De mogelijkheid ingevolge artikel 43, eerste lid, aanhef en onder c, van de Woningwet, gelezen in samenhang met artikel 2, aanhef en onder d, van het Besluit bouwvergunningsvrije en licht-bouwvergunningplichtige bouwwerken, zoals die bepalingen ten tijde van de peildatum luidden, om vergunningvrij dakkapellen te bouwen op de met toepassing van het besluit van 2 juli 2008 vergunde nieuwbouwwoning, niet aan dat besluit kan worden toegerekend en bij de planologische vergelijking buiten beschouwing dient te blijven. Voor zover niet aan de in die bepalingen gestelde vereisten wordt voldaan, is het realiseren van een dakkapel op de derde bouwlaag van de nieuwbouwwoning slechts mogelijk na het met toepassing van artikel 3.10 van de Wro, zoals die bepaling ten tijde van de peildatum luidde, nemen van een projectbesluit.

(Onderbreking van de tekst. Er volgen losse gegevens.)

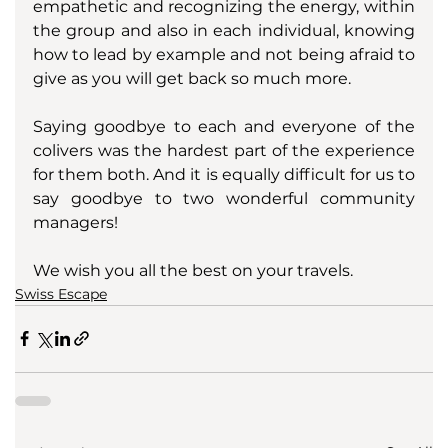
empathetic and recognizing the energy, within 
the group and also in each individual, knowing 
how to lead by example and not being afraid to 
give as you will get back so much more. 
Saying goodbye to each and everyone of the 
colivers was the hardest part of the experience 
for them both. And it is equally difficult for us to 
say goodbye to two wonderful community 
managers! 
We wish you all the best on your travels.
Swiss Escape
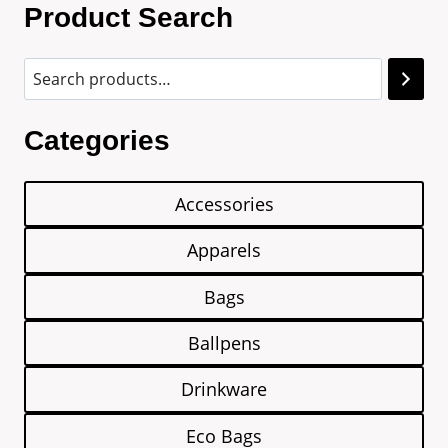
Product Search
Categories
Accessories
Apparels
Bags
Ballpens
Drinkware
Eco Bags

Ingevolge artikel 6.1, tweede lid, aanhef en onder d, van de Wro, zoals die bepaling ten tijde van de peildatum luidde, is een projectbesluit een zelfstandige oorzaak van schade. Derhalve is ook deze mogelijkheid, anders dan [appellant] betoogt, bij de planologische vergelijking terecht buiten beschouwing gelaten. ABRS 28-11/12 inzake Heumen (LJN: BY4421).
Noot: ABRS 02-09/09 inzake Hengelo (BJ6678). In artikel 49 van de WRO zijn de besluiten tot wijziging van het planologische regime ten gevolge waarvan een belanghebbende planschade kan lijden, limitatief opgesomd. Voor toepassing van artikel 49 van de WRO buiten de daarin opgesomde gevallen bestaat dan ook geen ruimte. In deze bepaling wordt het Bblb niet als potentieel schadeveroorzakend besluit genoemd.